Urząd miejski w Delhi wynajął 40 płoszycieli małp, żeby trzymali makaki z dala od miejsc, w których w przyszły weekend odbędzie się szczyt G20. Tak zwani "małpi wallahowie" umieją naśladować głosy agresywnych langurów, których boją się makaki. W każdym hotelu, w którym mają zatrzymać się delegaci, będzie dyżurował przynajmniej jeden płoszyciel - poinformował w piątek portal CNN.

Nie możemy usunąć małp z ich naturalnego środowiska, więc wysłaliśmy mężczyzn przeszkolonych w odstraszaniu małp - powiedział dziennikarzowi AFP wiceprzewodniczący Rady Miejskiej New Delhi. 

Ponieważ małpy mogą zrujnować kwietniki stworzone w miejscach, gdzie będą pojawiać się obce delegacje, płoszyciele zostaną rozmieszczeni również tam. Towarzyszyć im będą rozstawione kartonowe sylwetki langurów.

Dodatkowo małpom zaoferowane zostaną posiłki w rejonach oddalonych od centrum, by odciągnąć je od zebrań dyplomatów.

Podczas szczytu do Delhi zjadą najważniejsi światowi przywódcy łącznie z prezydentem USA Joe Bidenem.

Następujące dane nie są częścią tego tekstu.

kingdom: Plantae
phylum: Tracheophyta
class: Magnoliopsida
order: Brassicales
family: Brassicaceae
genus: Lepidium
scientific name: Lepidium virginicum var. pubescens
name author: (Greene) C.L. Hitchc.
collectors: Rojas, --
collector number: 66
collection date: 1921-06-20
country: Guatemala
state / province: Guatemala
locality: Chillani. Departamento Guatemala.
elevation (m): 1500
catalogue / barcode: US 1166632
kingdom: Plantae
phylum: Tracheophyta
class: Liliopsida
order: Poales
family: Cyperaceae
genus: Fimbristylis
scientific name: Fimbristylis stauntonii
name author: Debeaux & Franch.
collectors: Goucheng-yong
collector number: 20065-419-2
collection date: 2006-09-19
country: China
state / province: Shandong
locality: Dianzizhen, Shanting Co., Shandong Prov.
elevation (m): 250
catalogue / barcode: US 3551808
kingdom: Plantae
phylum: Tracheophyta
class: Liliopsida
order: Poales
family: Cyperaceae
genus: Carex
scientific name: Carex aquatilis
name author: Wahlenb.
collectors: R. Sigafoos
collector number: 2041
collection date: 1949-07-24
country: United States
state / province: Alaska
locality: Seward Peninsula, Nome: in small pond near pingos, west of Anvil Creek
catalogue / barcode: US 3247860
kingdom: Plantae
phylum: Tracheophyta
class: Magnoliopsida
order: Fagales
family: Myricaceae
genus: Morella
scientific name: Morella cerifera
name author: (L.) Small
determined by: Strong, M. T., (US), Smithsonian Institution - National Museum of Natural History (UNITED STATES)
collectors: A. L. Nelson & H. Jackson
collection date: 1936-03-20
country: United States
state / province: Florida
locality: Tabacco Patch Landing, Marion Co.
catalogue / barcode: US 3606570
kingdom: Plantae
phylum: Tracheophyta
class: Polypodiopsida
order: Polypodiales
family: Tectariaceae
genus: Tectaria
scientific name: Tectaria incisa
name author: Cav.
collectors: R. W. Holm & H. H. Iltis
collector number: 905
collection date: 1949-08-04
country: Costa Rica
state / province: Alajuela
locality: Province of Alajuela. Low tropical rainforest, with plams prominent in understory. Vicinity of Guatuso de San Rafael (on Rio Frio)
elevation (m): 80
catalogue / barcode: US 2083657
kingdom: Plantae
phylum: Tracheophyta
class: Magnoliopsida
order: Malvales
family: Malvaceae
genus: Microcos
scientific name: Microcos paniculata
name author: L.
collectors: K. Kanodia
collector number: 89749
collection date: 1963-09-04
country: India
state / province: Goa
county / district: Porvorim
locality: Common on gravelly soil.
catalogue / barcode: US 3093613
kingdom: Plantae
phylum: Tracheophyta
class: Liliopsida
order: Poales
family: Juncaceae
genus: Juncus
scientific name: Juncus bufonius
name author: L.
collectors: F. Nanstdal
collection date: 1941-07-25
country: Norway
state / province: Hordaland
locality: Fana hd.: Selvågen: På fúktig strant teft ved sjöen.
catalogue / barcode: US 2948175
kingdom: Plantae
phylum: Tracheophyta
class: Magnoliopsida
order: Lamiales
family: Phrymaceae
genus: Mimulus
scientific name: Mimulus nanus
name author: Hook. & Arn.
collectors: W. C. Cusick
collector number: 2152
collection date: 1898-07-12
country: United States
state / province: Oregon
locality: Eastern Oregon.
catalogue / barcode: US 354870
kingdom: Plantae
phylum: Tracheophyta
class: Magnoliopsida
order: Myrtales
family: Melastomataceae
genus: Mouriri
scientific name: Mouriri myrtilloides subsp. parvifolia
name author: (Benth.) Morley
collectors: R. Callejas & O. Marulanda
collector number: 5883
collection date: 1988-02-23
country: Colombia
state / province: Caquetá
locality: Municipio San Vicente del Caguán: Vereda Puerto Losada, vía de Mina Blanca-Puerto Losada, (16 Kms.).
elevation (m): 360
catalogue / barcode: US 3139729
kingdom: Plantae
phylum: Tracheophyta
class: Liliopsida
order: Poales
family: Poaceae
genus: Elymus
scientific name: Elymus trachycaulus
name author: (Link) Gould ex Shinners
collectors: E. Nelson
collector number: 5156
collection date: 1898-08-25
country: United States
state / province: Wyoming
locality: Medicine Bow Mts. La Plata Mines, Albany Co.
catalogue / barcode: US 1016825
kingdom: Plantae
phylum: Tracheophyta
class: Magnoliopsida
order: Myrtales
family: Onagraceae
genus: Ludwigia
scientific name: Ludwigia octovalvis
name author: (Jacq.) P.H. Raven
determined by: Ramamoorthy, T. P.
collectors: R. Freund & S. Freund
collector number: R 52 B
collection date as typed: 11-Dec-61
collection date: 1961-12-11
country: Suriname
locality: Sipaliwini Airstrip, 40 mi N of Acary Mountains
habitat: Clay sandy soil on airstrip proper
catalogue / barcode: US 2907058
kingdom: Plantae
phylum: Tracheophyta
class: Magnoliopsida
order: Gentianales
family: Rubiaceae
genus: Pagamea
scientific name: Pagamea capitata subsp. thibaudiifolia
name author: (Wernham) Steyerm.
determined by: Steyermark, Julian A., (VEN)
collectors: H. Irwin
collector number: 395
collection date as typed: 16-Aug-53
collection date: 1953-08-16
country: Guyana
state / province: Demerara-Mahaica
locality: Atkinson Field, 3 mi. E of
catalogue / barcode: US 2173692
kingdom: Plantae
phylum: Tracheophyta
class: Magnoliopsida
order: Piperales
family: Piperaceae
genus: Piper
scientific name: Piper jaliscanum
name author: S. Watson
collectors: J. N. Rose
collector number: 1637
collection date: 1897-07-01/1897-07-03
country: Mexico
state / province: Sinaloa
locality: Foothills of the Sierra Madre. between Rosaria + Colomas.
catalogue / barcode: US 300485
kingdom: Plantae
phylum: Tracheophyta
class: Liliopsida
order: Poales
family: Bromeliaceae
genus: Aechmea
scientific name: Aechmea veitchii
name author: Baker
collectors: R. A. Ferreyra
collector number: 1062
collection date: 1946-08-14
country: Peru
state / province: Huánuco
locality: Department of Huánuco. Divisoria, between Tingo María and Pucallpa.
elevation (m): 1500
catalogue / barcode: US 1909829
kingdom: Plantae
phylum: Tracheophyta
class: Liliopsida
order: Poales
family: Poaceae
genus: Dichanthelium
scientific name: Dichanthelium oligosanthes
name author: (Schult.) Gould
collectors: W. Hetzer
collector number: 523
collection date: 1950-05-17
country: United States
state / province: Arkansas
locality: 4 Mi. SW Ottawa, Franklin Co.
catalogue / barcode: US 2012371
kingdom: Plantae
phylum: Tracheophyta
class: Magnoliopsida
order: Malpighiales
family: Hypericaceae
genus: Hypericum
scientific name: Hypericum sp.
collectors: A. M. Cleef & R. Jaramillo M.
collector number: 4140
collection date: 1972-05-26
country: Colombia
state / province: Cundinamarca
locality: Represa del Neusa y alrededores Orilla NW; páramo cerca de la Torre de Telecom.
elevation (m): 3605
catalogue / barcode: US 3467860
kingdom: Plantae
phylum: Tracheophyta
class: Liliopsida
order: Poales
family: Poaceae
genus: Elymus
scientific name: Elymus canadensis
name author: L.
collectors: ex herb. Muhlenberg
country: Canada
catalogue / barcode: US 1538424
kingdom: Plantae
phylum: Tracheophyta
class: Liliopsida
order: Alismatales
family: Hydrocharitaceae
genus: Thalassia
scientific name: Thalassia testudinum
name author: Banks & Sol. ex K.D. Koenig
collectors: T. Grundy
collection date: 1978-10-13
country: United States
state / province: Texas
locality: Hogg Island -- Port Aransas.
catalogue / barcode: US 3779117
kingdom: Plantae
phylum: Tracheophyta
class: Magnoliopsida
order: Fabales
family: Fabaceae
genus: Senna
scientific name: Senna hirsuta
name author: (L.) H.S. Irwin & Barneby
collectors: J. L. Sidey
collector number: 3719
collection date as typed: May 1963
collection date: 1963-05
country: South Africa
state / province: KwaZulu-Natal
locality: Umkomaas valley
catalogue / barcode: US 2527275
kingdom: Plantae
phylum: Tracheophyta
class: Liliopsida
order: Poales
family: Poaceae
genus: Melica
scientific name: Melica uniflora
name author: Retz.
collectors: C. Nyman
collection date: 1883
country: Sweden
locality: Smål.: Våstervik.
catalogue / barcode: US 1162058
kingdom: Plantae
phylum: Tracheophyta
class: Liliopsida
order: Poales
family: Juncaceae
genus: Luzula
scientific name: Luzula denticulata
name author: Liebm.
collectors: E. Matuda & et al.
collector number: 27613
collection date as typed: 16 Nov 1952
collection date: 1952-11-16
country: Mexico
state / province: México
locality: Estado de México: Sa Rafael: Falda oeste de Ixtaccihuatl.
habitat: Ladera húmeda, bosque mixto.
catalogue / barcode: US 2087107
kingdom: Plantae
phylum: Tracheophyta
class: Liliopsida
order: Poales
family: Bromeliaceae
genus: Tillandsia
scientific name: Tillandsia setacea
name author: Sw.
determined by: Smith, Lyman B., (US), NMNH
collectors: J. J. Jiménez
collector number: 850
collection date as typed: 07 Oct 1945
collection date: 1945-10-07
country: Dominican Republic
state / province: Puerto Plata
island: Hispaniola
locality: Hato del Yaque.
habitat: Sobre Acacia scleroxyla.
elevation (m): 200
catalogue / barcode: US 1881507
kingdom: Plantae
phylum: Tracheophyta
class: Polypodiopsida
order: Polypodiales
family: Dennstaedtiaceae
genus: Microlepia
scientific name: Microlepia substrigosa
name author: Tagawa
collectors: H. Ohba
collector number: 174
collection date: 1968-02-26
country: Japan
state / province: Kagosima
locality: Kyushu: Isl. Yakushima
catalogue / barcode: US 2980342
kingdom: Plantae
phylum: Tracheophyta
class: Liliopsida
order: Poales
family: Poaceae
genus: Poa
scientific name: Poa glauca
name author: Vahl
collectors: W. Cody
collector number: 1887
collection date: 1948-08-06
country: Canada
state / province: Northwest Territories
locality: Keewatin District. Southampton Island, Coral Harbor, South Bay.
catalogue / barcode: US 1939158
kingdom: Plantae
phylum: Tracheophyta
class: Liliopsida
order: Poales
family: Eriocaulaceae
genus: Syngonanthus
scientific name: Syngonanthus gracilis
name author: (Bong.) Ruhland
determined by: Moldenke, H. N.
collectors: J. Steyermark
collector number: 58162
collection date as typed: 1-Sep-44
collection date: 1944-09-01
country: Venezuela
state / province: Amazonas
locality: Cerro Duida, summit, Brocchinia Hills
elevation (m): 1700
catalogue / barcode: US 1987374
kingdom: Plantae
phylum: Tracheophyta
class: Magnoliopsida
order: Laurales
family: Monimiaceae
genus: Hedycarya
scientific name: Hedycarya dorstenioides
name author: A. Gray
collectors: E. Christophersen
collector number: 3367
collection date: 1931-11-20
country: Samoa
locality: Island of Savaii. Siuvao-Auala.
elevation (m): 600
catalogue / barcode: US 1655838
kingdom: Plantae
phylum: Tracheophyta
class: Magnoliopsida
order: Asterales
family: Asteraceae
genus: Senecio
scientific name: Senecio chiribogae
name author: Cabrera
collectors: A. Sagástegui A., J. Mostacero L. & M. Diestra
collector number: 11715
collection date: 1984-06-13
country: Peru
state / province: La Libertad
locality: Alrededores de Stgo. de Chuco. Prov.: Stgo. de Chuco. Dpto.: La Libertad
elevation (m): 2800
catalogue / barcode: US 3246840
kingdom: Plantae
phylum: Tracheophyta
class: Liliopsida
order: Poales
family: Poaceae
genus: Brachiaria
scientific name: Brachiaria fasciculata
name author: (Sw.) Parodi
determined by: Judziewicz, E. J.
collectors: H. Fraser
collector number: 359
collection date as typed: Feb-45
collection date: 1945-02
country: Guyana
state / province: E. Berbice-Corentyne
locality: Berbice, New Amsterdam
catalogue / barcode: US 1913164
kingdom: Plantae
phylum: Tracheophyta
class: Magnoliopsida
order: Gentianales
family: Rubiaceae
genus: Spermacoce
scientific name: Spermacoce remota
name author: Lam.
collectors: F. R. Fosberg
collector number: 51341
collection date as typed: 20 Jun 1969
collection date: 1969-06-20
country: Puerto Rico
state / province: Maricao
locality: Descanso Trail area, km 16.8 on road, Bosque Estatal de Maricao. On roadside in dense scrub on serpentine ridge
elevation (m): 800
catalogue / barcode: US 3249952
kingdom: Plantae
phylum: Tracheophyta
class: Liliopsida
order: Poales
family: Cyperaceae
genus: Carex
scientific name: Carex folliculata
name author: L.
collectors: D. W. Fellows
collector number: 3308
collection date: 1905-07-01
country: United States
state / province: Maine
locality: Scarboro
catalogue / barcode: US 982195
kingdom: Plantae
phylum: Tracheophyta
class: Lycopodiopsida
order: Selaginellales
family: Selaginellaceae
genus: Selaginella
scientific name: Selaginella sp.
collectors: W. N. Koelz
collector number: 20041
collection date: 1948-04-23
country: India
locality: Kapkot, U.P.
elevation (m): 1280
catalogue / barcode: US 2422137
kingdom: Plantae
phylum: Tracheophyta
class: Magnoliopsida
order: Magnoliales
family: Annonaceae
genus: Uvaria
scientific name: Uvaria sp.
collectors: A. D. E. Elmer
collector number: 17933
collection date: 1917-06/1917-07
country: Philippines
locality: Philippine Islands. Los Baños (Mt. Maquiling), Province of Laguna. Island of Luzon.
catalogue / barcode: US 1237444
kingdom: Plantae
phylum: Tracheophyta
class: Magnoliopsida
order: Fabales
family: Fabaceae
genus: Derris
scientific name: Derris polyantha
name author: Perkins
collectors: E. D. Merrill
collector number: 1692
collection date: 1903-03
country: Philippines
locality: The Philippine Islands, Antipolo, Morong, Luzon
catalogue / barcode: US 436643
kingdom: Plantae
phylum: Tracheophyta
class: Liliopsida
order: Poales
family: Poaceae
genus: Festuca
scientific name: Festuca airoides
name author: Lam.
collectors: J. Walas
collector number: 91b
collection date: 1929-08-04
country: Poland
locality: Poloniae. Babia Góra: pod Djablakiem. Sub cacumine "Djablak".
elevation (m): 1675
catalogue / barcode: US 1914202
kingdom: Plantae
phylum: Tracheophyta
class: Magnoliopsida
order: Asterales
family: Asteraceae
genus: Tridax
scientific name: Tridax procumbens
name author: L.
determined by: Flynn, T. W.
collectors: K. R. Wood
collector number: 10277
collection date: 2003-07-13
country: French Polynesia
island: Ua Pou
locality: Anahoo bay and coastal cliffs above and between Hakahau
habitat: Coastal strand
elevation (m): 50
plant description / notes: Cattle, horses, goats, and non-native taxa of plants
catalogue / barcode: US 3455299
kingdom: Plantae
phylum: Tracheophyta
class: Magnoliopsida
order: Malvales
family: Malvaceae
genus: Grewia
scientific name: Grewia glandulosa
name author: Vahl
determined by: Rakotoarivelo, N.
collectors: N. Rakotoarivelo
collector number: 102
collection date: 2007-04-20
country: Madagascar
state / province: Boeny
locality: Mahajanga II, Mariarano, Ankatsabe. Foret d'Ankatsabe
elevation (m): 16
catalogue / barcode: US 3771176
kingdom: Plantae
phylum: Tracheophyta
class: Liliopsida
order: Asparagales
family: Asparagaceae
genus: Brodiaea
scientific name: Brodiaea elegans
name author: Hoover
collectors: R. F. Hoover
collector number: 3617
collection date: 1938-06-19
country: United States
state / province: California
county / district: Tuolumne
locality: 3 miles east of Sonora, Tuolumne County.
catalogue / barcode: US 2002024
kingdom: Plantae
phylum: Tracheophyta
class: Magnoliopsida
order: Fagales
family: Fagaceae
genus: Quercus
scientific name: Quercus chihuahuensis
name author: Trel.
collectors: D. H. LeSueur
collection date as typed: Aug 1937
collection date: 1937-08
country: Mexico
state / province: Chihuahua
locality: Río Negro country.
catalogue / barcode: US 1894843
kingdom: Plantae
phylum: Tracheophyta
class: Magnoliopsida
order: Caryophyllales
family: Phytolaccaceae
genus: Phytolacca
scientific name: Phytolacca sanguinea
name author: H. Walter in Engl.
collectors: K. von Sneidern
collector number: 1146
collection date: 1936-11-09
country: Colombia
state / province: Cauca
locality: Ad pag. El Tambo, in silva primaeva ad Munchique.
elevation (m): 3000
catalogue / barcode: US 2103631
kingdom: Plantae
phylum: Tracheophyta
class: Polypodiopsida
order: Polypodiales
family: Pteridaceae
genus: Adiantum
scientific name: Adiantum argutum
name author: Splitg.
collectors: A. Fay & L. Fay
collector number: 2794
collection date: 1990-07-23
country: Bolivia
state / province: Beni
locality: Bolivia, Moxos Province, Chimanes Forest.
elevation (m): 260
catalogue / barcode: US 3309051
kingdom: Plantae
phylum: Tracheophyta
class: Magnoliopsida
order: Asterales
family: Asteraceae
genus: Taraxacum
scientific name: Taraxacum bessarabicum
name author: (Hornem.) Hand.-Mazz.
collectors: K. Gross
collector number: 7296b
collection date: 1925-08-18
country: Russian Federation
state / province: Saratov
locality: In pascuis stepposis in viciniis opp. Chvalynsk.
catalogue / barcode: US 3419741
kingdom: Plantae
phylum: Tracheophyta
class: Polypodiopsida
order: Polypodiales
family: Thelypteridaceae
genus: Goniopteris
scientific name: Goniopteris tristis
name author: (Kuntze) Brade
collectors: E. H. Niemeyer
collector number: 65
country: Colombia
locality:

Miasto stara się zadbać o każdy szczegół wydarzenia.

Małpy są czczone w Indiach, poszukuje się więc humanitarnych rozwiązań problemu - podkreśla CNN.

Langury, znacznie większe i bardziej agresywne od makaków, były już wcześniej wykorzystywane do odstraszania stad mniejszych małp. Żywe langury zostały np. wynajęte przez Delhi podczas Igrzysk Wspólnoty Narodów w 2010 roku.